ASSBIFI also contradicted the regulator’s position on the policy impact and the roll-out strategy saying: “The idea that the decision was a complimentary measure to the ongoing implementation of the risk based supervision program is not tenable, because the resultant effect on its operational impact in form of higher regulatory compliance exist, change in the risk appetite and internal capital trigger points, change in level playing field, review of investment strategy, culture and process, matching adjustment, illiquidity premium treatment and capital injection by investors who are mindful of year 2019 as an election year would be rift and catastrophic, otherwise, many of the organization will embark on massive staff rationalization that will further jeopardize the already saturated unemployment market in the country and the resultant job loss would be more calamitous health-wise by reason of depression, hunger, and financial incapability.”

Accordingly, the decision by NAICOM to backdate the commencement date to October 1st this year from January 1st, 2019, is not going down well with the financial sector labour group. ASSBIFI has therefore threatened to resist the move and demanded that NAICOM extend commencement date to December, 2019.

ASSBIFI in a document signed by its National President, Mr.

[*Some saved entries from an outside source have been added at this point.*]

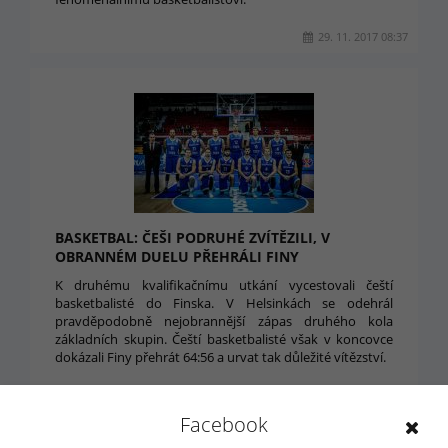
29. 11. 2017 08:37
BASKETBAL: ČEŠI PODRUHÉ ZVÍTĚZILI, V
OBRANNÉM DUELU PŘEHRÁLI FINY
K druhému kvalifikačnímu utkání vycestovali čeští
basketbalisté do Finska. V Helsinkách se odehrál
pravděpodobně nejobrannější zápas druhého kola
základních skupin. Čeští basketbalisté však v koncovce
dokázali Finy přehrát 64:56 a urvat tak důležité vítězství.
27. 11. 2017 21:34
Facebook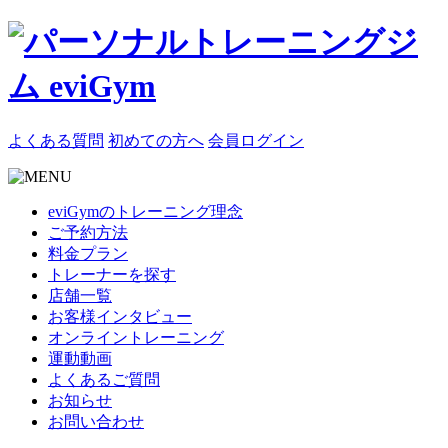
よくある質問
初めての方へ
会員ログイン
eviGymのトレーニング理念
ご予約方法
料金プラン
トレーナーを探す
店舗一覧
お客様インタビュー
オンライントレーニング
運動動画
よくあるご質問
お知らせ
お問い合わせ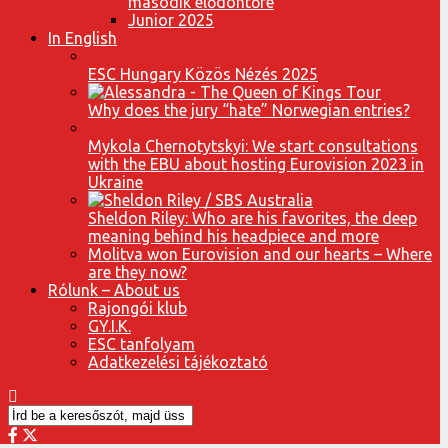
második elődöntőre
Junior 2025
In English
ESC Hungary Közös Nézés 2025
Why does the jury “hate” Norwegian entries?
Mykola Chernotytskyi: We start consultations
with the EBU about hosting Eurovision 2023 in
Ukraine
Sheldon Riley: Who are his favorites, the deep
meaning behind his headpiece and more
Molitva won Eurovision and our hearts – Where
are they now?
Rólunk – About us
Rajongói klub
GY.I.K.
ESC tanfolyam
Adatkezelési tájékoztató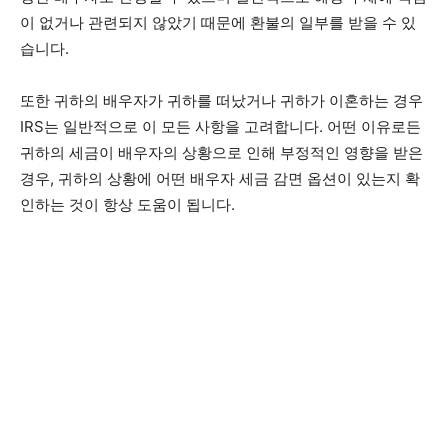
이 없거나 관련되지 않았기 때문에 환불의 일부를 받을 수 있
습니다.
또한 귀하의 배우자가 귀하를 떠났거나 귀하가 이혼하는 경우
IRS는 일반적으로 이 모든 사항을 고려합니다. 어떤 이유로든
귀하의 세금이 배우자의 상황으로 인해 부정적인 영향을 받은
경우, 귀하의 상황에 어떤 배우자 세금 감면 옵션이 있는지 확
인하는 것이 항상 도움이 됩니다.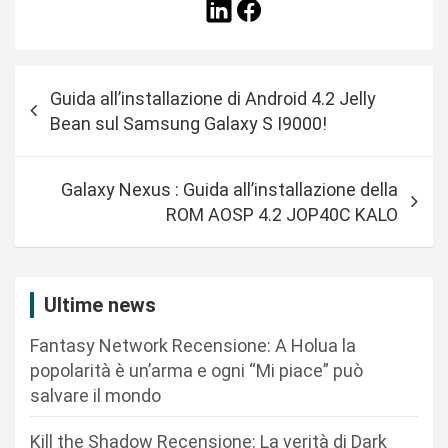
N
Guida all’installazione di Android 4.2 Jelly
a
Bean sul Samsung Galaxy S I9000!
v
i
Galaxy Nexus : Guida all’installazione della
g
ROM AOSP 4.2 JOP40C KALO
a
z
i
Ultime news
o
Fantasy Network Recensione: A Holua la
n
popolarità è un’arma e ogni “Mi piace” può
salvare il mondo
e
a
Kill the Shadow Recensione: La verità di Dark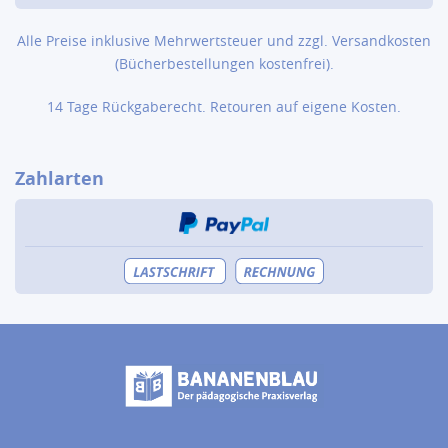
Alle Preise inklusive Mehrwertsteuer und zzgl.
Versandkosten
(Bücher­bestellungen kostenfrei).
14 Tage Rückgaberecht. Retouren auf eigene Kosten.
Zahlarten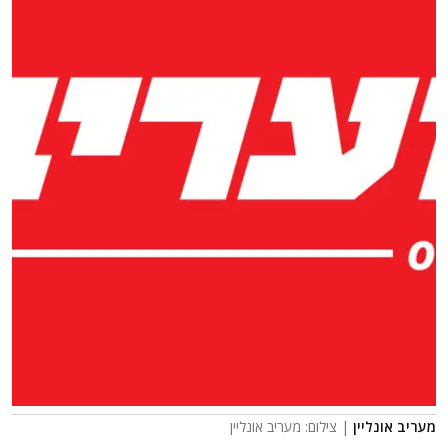
מעריב אונליין
| צילום: מעריב אונליין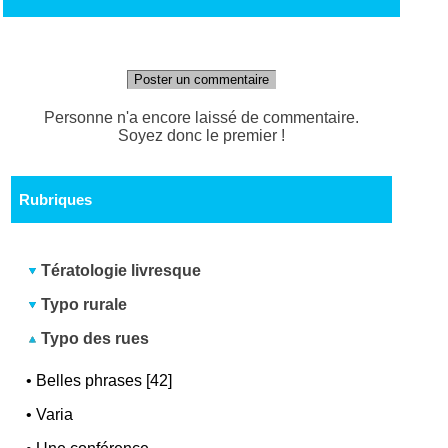
Poster un commentaire
Personne n'a encore laissé de commentaire.
Soyez donc le premier !
Rubriques
Tératologie livresque
Typo rurale
Typo des rues
•
Belles phrases [42]
•
Varia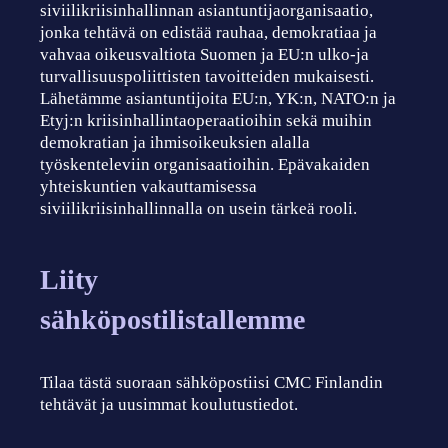
siviilikriisinhallinnan asiantuntijaorganisaatio,
jonka tehtävä on edistää rauhaa, demokratiaa ja
vahvaa oikeusvaltiota Suomen ja EU:n ulko-ja
turvallisuuspoliittisten tavoitteiden mukaisesti.
Lähetämme asiantuntijoita EU:n, YK:n, NATO:n ja
Etyj:n kriisinhallintaoperaatioihin sekä muihin
demokratian ja ihmisoikeuksien alalla
työskenteleviin organisaatioihin. Epävakaiden
yhteiskuntien vakauttamisessa
siviilikriisinhallinnalla on usein tärkeä rooli.
Liity
sähköpostilistallemme
Tilaa tästä suoraan sähköpostiisi CMC Finlandin
tehtävät ja uusimmat koulutustiedot.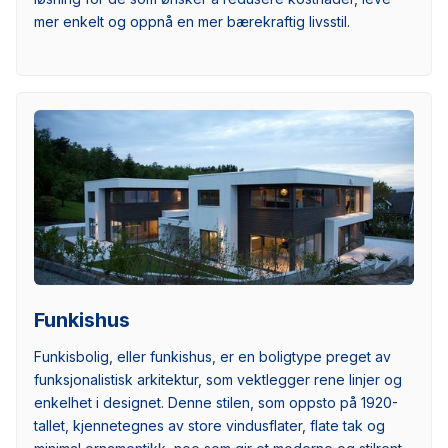
mer enkelt og oppnå en mer bærekraftig livsstil.
Funkishus
Funkisbolig, eller funkishus, er en boligtype preget av
funksjonalistisk arkitektur, som vektlegger rene linjer og
enkelhet i designet. Denne stilen, som oppsto på 1920-
tallet, kjennetegnes av store vindusflater, flate tak og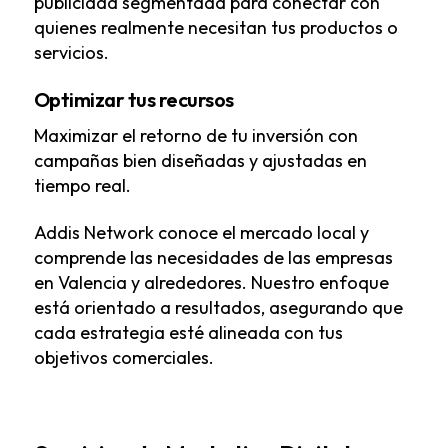
publicidad segmentada para conectar con
quienes realmente necesitan tus productos o
servicios.
Optimizar tus recursos
Maximizar el retorno de tu inversión con
campañas bien diseñadas y ajustadas en
tiempo real.
Addis Network conoce el mercado local y
comprende las necesidades de las empresas
en Valencia y alrededores. Nuestro enfoque
está orientado a resultados, asegurando que
cada estrategia esté alineada con tus
objetivos comerciales.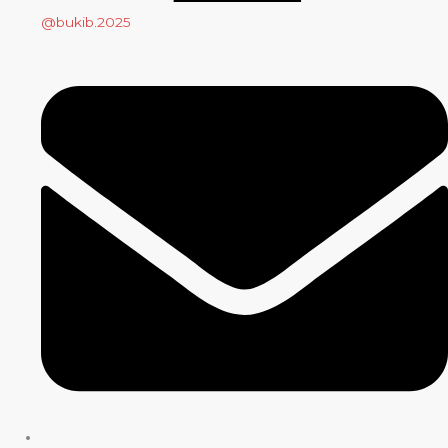
@bukib.2025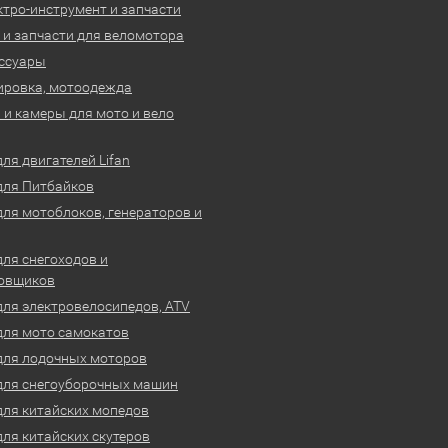
ктро-инструмент и запчасти
 и запчасти для веломотора
ссуары
ировка, мотоодежда
и камеры для мото и вело
ля двигателей Lifan
для Питбайков
для мотоблоков, генераторов и
для снегоходов и
овщиков
для электровелосипедов, ATV
для мото самокатов
для лодочных моторов
для снегоуборочных машин
для китайских мопедов
для китайских скутеров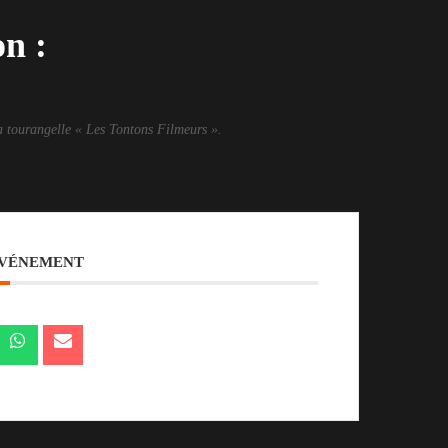
n :
ma tourangelle « Les Tontons Filmeurs ».
ÉVÉNEMENT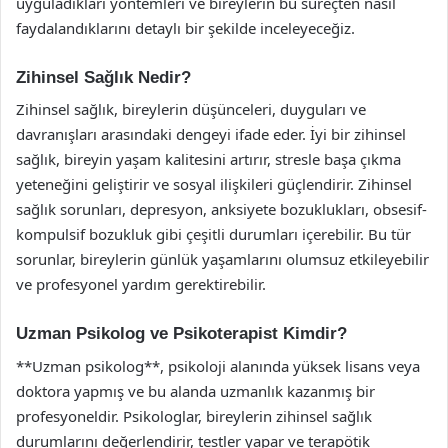
uyguladıkları yöntemleri ve bireylerin bu süreçten nasıl
faydalandıklarını detaylı bir şekilde inceleyeceğiz.
Zihinsel Sağlık Nedir?
Zihinsel sağlık, bireylerin düşünceleri, duyguları ve
davranışları arasındaki dengeyi ifade eder. İyi bir zihinsel
sağlık, bireyin yaşam kalitesini artırır, stresle başa çıkma
yeteneğini geliştirir ve sosyal ilişkileri güçlendirir. Zihinsel
sağlık sorunları, depresyon, anksiyete bozuklukları, obsesif-
kompulsif bozukluk gibi çeşitli durumları içerebilir. Bu tür
sorunlar, bireylerin günlük yaşamlarını olumsuz etkileyebilir
ve profesyonel yardım gerektirebilir.
Uzman Psikolog ve Psikoterapist Kimdir?
**Uzman psikolog**, psikoloji alanında yüksek lisans veya
doktora yapmış ve bu alanda uzmanlık kazanmış bir
profesyoneldir. Psikologlar, bireylerin zihinsel sağlık
durumlarını değerlendirir, testler yapar ve terapötik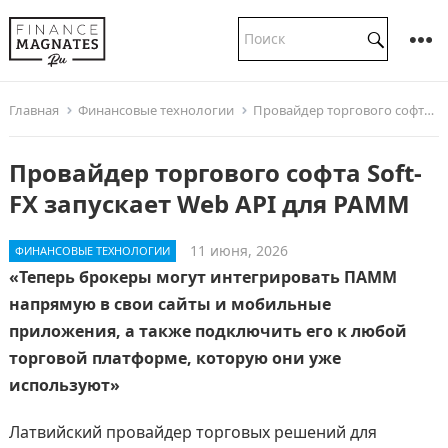
Главная
Финансовые технологии
Провайдер торгового софта Soft-FX запускает Web API для PAMM
Провайдер торгового софта Soft-
FX запускает Web API для PAMM
11 июня, 2026
ФИНАНСОВЫЕ ТЕХНОЛОГИИ
«Теперь брокеры могут интегрировать ПАММ
напрямую в свои сайты и мобильные
приложения, а также подключить его к любой
торговой платформе, которую они уже
используют»
Латвийский провайдер торговых решений для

Oyinkan Olasanoye and Acting Deputy Secretary, Yekeen Shittu, said, “We may need to resist anything that will lead to job loss, the embarrassment this may attract in an election year may be unimaginable to the government and viral effect on the economy.”

According to the Association, the time frame is poised to do more harms than good to the economy as it is bound to result in job losses with attendant increase in unemployment, a major campaign point for the government that promised creation of three million jobs.